Ce billet est en réponse à ce message de Vincent Pellegrini sur le Blog Religions du Nouvelliste, plus particulièrement au sujet de son commentaire sur le maintien de l’interdiction des mariages homosexuels en Californie.
La culture doit-elle être morale?
S’il vous plaît, ne mettez pas sur le dos de la télé la capacité prodigieuse qu’ont les êtres humains à être de parfaits salopards. Ce n’est pas parce qu’il y a du cannabis dans Weeds que les jeunes fument, ce n’est pas parce qu’il y a des armes dans Les experts qu’il y a des meurtres, ce n’est pas parce que les personnages de Top models se marient souvent avec les ex-conjoints de leur progéniture qu’il y a des divorces et ce n’est pas parce que Numéro 13 dans Dr. House est bisexuelle qu’il y a des homosexuels. À part peut-être pour Top Models, la plupart des séries actuelles expliquent leur succès par leurs aspects humoristiques , leur suspense ou leur style.
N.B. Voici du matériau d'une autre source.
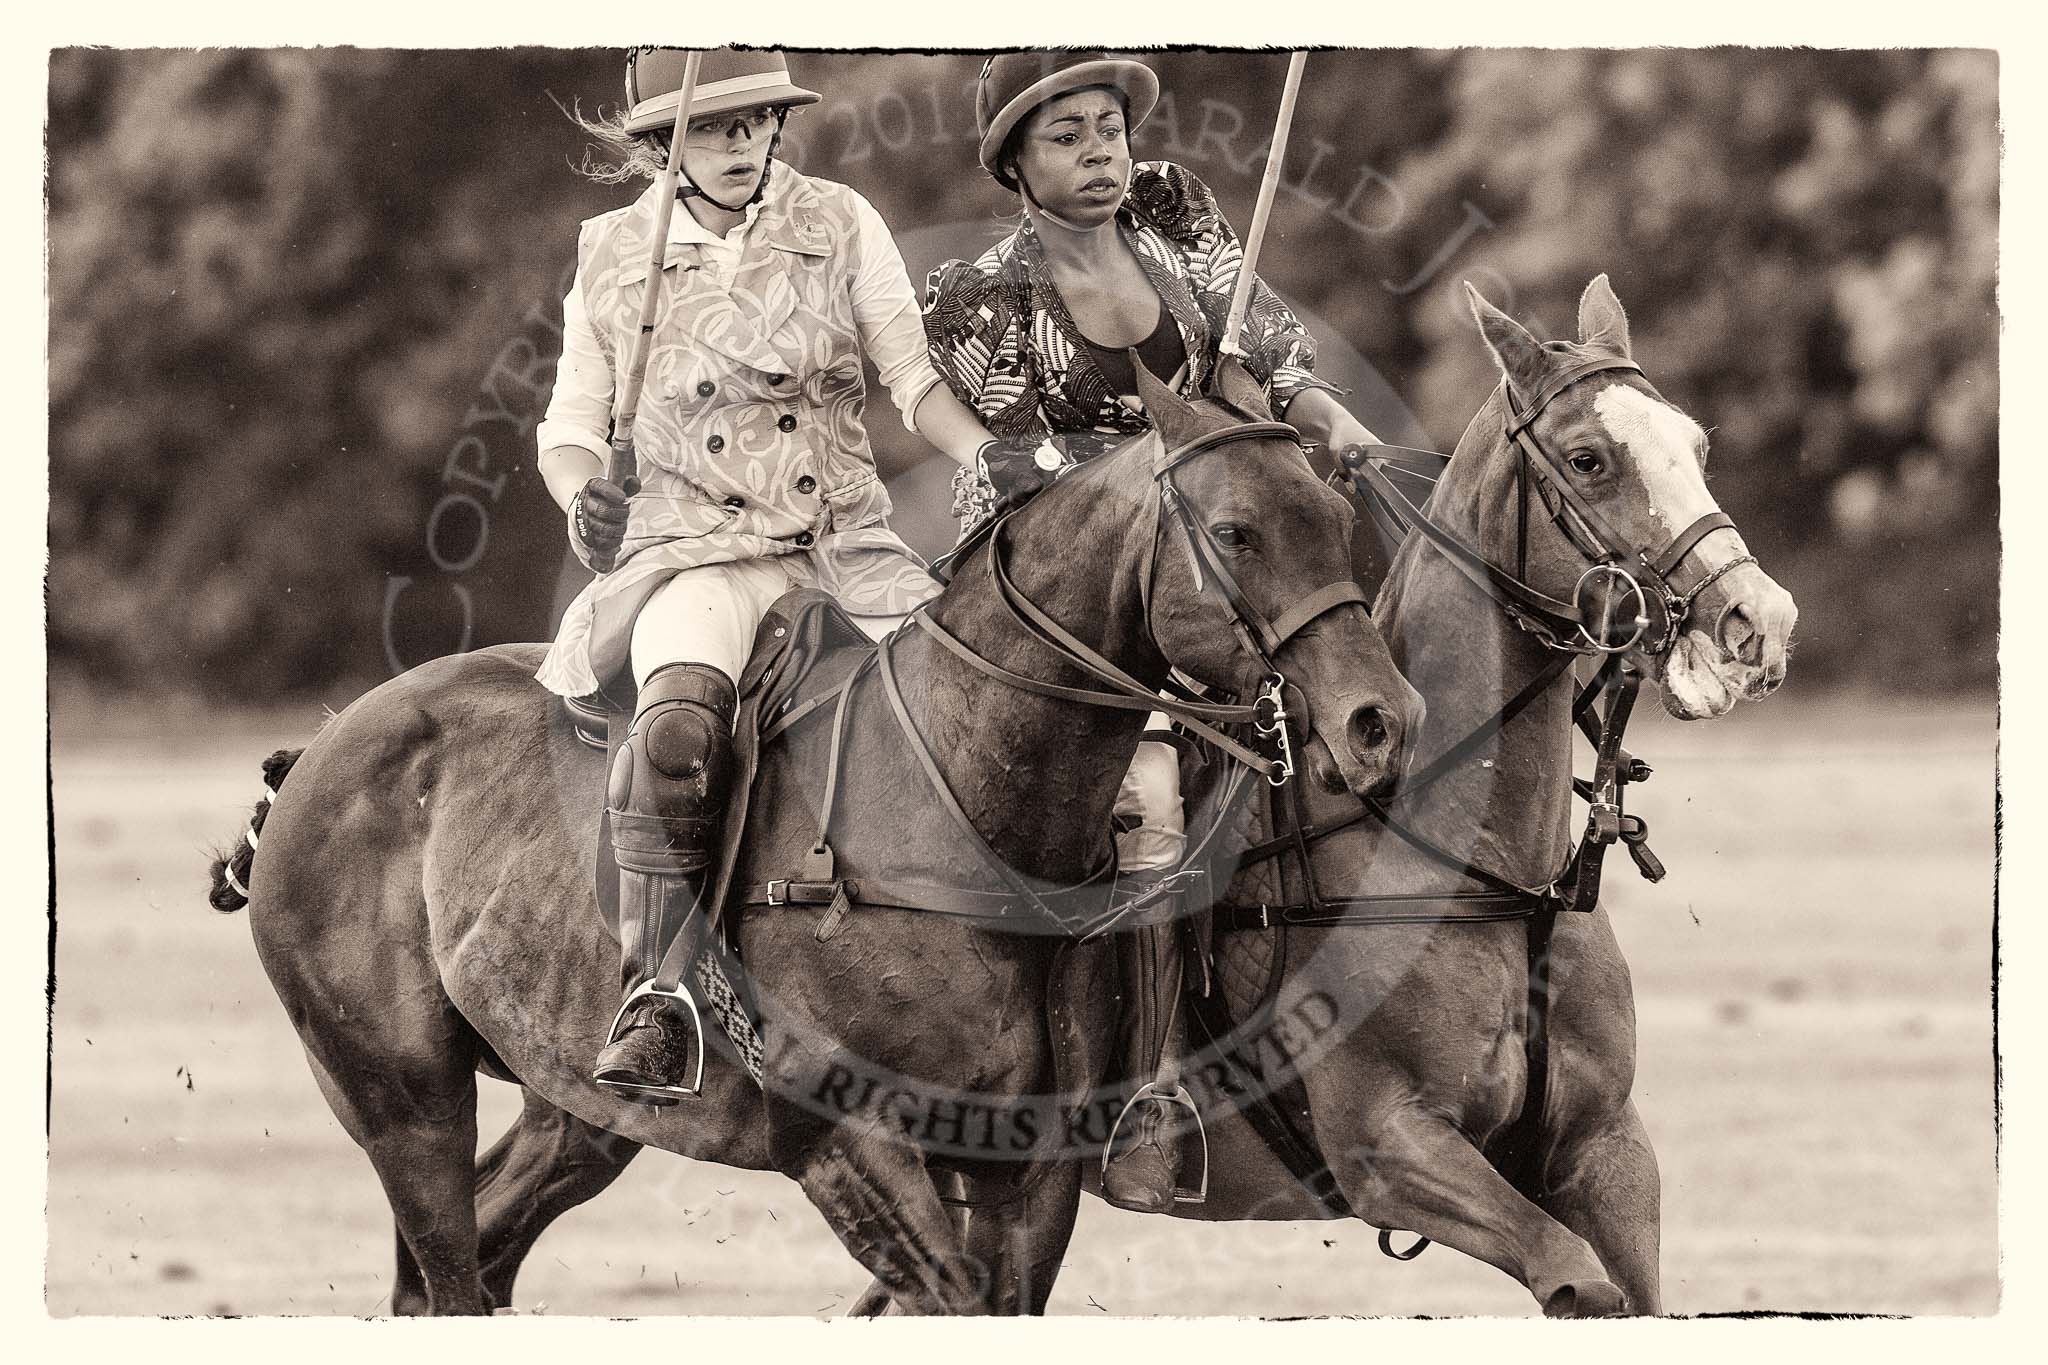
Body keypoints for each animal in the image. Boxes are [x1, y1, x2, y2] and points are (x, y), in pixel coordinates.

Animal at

Je ne regarde pas 24h chrono pour prendre plaisir à voir Jack Bauer torturer et tuer des gens mais parce que son scénario est plein de suspense. D’ailleurs, pour une série violente, je trouve que l’ami Jack est bien éthique: l’attachement à sa famille, la fidélité à son pays et ses habitants, le placement de la vie humaine au-dessus des lois (il est prêt à aller en prison pour sauver des innocents), il affronte la mort pour ne pas mettre en danger d’autres personnes (il ne cède pas aux séances de torture qu’on lui inflige),etc…
Enfin, une œuvre culturelle (radio, musique, livres y compris) n’a pas à être forcément morale. Je ne vais pas vous faire l’affront d’offenser votre culture mais songez au nombre d’œuvres présentes et passées qui sont moralement insoutenables mais pourtant géniales. La réciproque de ce théorème est qu’une œuvre « bonne » moralement peut être totalement dénuée d’intérêt.